The effects of the 5-HT2 antagonist Pirenperone on temperature preference were observed 1 hr after injection in mice aged 3, 5 and 7 days and at doses of 0.16, 0.48 and 1.6 mg/kg body weight. Although all 3 doses produced significant decreases in preferred temperature at 3 days, only the highest dose had significant effects at ages 5 and 7 days. Analysis of the data suggests that the dose-response relationship depends on age in a way that would be consistent with a shift in the dose-response curve with increasing age.
A characterization of LSD-antagonist effects of Pirenperone in the rat
Neuropharmacology 1983 Aug;22(8):1001-5.PMID:6621823DOI:10.1016/0028-3908(83)90216-2.
Rats were trained to discriminate between intraperitoneal injections of 0.16 mg/kg of d-lysergic acid diethylamide (d-LSD) and injections of saline in the two-bar (FR 10) food-reinforced drug discrimination procedure. The gradient for responses to LSD was established following pretreatment with saline or one of five doses of Pirenperone. It was found that pretreatment with Pirenperone caused a parallel shift to the right of the dose-effect curve of LSD. The magnitude of this shift was related to the dose of Pirenperone, 0.006 mg/kg of the drug causing a 2-fold shift. A direct linear plot revealed that the curve fitting the data points passed through the origin, but that it was curvilinear rather than linear. The data did not, therefore, accommodate the requirements for reversible, competitive interaction. This finding is discussed in terms of the mixed agonist/antagonist activity of LSD that may occur at binding sites for 5-HT1 and 5-HT2 in the rat brain.
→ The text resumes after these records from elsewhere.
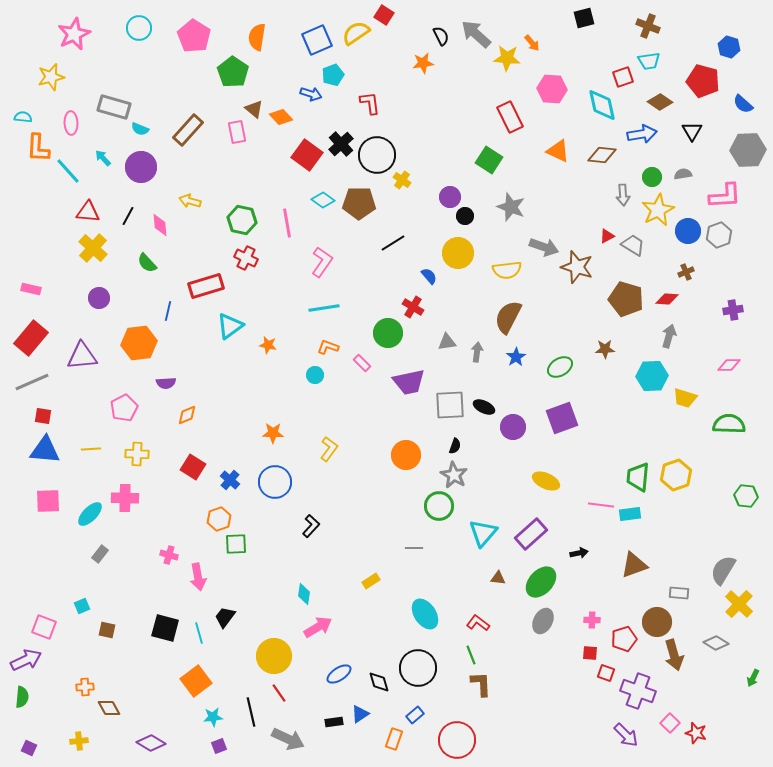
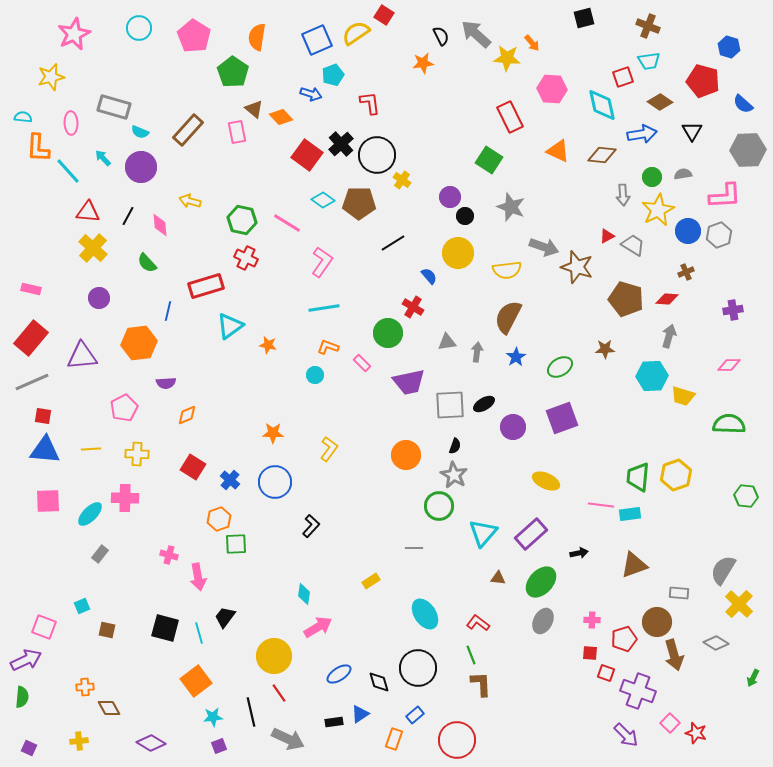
cyan semicircle at (140, 129): moved 3 px down
pink line at (287, 223): rotated 48 degrees counterclockwise
yellow trapezoid at (685, 398): moved 2 px left, 2 px up
black ellipse at (484, 407): moved 3 px up; rotated 55 degrees counterclockwise
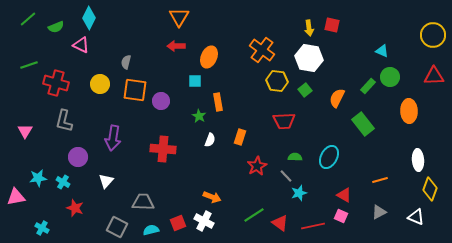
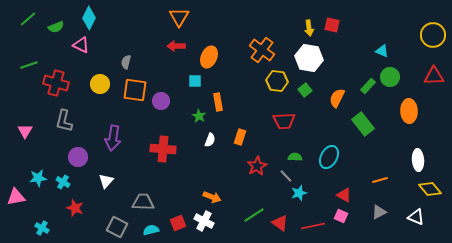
yellow diamond at (430, 189): rotated 60 degrees counterclockwise
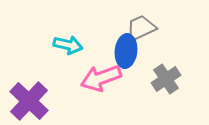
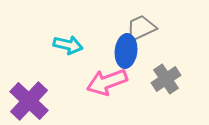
pink arrow: moved 6 px right, 4 px down
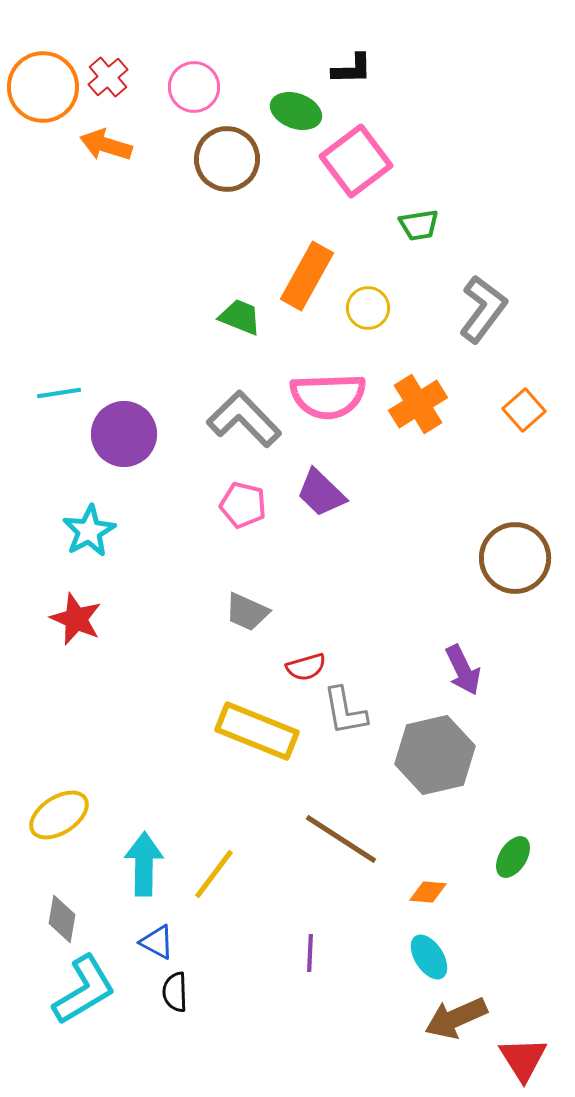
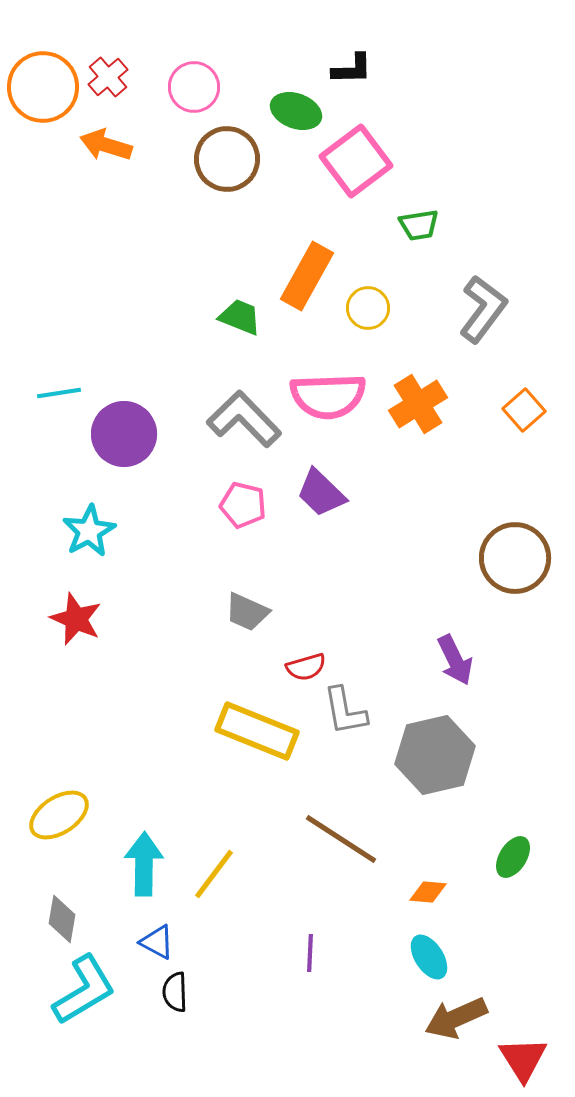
purple arrow at (463, 670): moved 8 px left, 10 px up
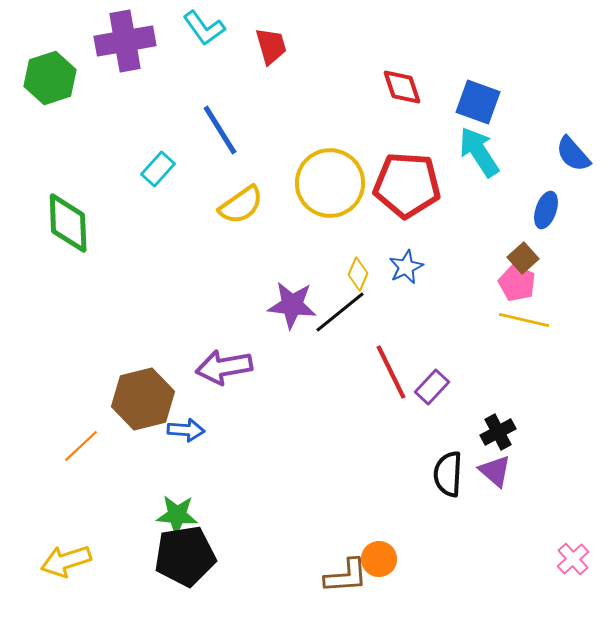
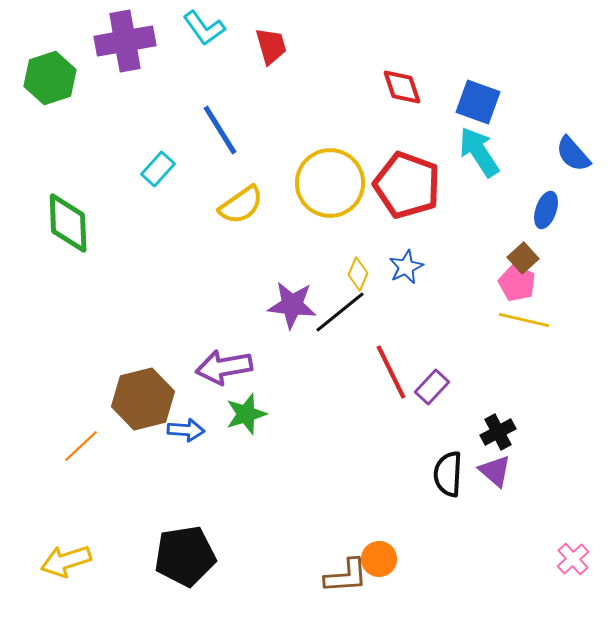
red pentagon: rotated 16 degrees clockwise
green star: moved 69 px right, 101 px up; rotated 21 degrees counterclockwise
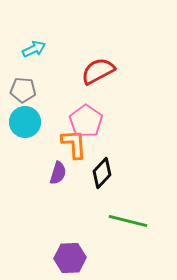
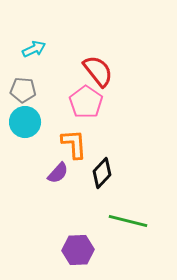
red semicircle: rotated 80 degrees clockwise
pink pentagon: moved 19 px up
purple semicircle: rotated 25 degrees clockwise
purple hexagon: moved 8 px right, 8 px up
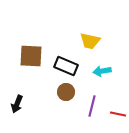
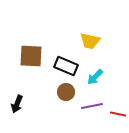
cyan arrow: moved 7 px left, 6 px down; rotated 36 degrees counterclockwise
purple line: rotated 65 degrees clockwise
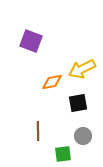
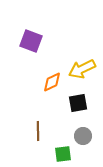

Central antiserotonergic and antidopaminergic action of Pirenperone, a putative 5-HT2 receptor antagonist
Pol J Pharmacol Pharm 1985 Mar-Apr;37(2):179-96.PMID:4048012doi
Pirenperone, an antagonist of 5-HT2 but not 5-HT1 receptors, has been studied for its central antiserotonergic and antidopaminergic activity. Pirenperone (0.00525-0.1 mg/kg) antagonized dose-dependently stimulation of the hind limb flexor reflex in spinal rats induced by LSD, quipazine or fenfluramine, and hyperthermia induced by serotonin (5-hydroxytryptamine; 5-HT)-like drugs (1-5-hydroxytryptophan, fenfluramine, p-chloroamphetamine, 1-/m-chlorophenyl/-piperazine, quipazine) in heat-adapted rats. Pirenperone also counteracted tryptamine-induced convulsions in rats (ID50 = 0.87 mg/kg); however, this action was weaker than that of metergoline (ID50 = 0.22 mg/kg). Pirenperone (0.1-1.6 mg/kg) produced sedation in mice and rats, and-in doses of 0.4-6.4 mg/kg-catalepsy in rats. Given in doses ranging from 0.1 to 1.6 mg/kg, Pirenperone antagonized d-amphetamine-induced locomotor hyperactivity in mice and rats, the hyperactivity induced by apomorphine in rats, apomorphine- or d-amphetamine-induced stereotypy in rats and stimulation of the hind limb flexor reflex induced by the alpha-adrenoceptor agonist-clonidine. Pirenperone (6.4 mg/kg) significantly attenuated apomorphine (1 mg/kg)-induced hypothermia in mice. The results obtained indicate that Pirenperone may be regarded as a relatively specific antagonist of the 5-HT2 receptor only when it is employed in very low doses (less than 0.1 mg/kg). Used in higher doses (greater than 0.1 mg/kg), it behaves like a typical neuroleptic, i.e. like a dopamine antagonist with antiserotonergic, antitryptaminergic and antiadrenergic properties.